Not to beat up a dead horse or anything, but I was surprised nobody bothered to refute this part of your original comment that provoked the scat discussion, and everyone simply focused on the claims you made about the fetish. Just saying, this is not only untrue, but also somewhat belittling of the intellect of women as a class of people, because it assumes all of them think or act in the same expectable socially-conservative way! Many would lose respect for you ofc, as would a lot of men if they find out you're into what they consider weird/disgusting/satanist/<insert derogatory epithet here> shit, as wider society still shuns fetishes to a pretty large extent, but there are quite a few women that wouldn't lose respect for you. (as attested by plenty of the people who live in happy F/m relationships that replied above...)
You also control to a large extent how much a non-kinky woman might lose respect for you if you do admit to your submissive fetishes based on how you reveal that and how much you consider her personality, what you know about her etc. (I for one was never in a relationship with a really dominant woman, but I had a past girlfriend who found my thing for femdom "cute", even though she wasn't turned on by it and we didn't do much, and that only lead to her revealing some of her fantasies in an interesting conversation and us dating as normal for months afterwards, only knowing each other even better than before - obviously personal experience is not solid evidence of anything and should always be taken with a grain of salt, but neither is your broad sweeping claim that "Women can never respect a guy after" or "femdom doesn't work irl"...

)
The claim "all women expect a guy to be able to handle everything" suffers from the same generalization problem, and even if accepted as true, (which it isn't) it glosses over the fact that a man with submissive kinks is in no way less capable than any other man to "handle everything". It implies a link that isn't there between a sexual preference and being able to handle difficult situations. (it's essentially the same stupid mistake a lot of poorly-written games make of equating submissive with stupid/incapable)
Anyway, feeling much better now that I fulfilled my daily feminist rant quota!

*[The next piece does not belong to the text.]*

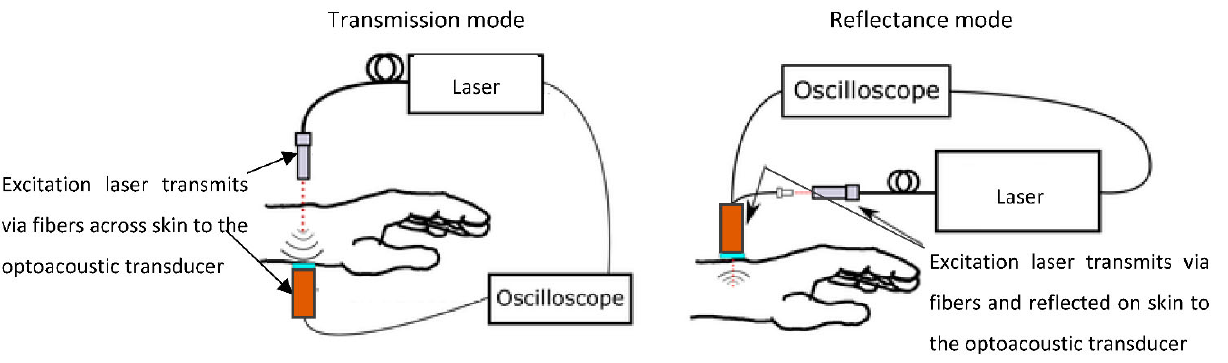
Figure 4. Experimental setup for OA measurements in the human wrist in the transmission mode and the reflection mode—modified from Perkov et al. [21].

This is not intended as a personal attack against you or even to say you were intuitively wrong (as I can believe that, especially if one lives in more socially-conservative environments, it can very much feel to them like "all women lose respect for submissive men"), but that those claims are materially wrong and misportray women... (in a pretty demeaning way mind you)
I would've honestly shut up about this if anyone bothered with refuting this part of your post the past few days, but alas nobody did and therefore the viral debate-bro infection in every synapse of my nervous system fired up and forced me to type every word of this!

Have a great weekend, and, as I said, don't take this as a personal attack!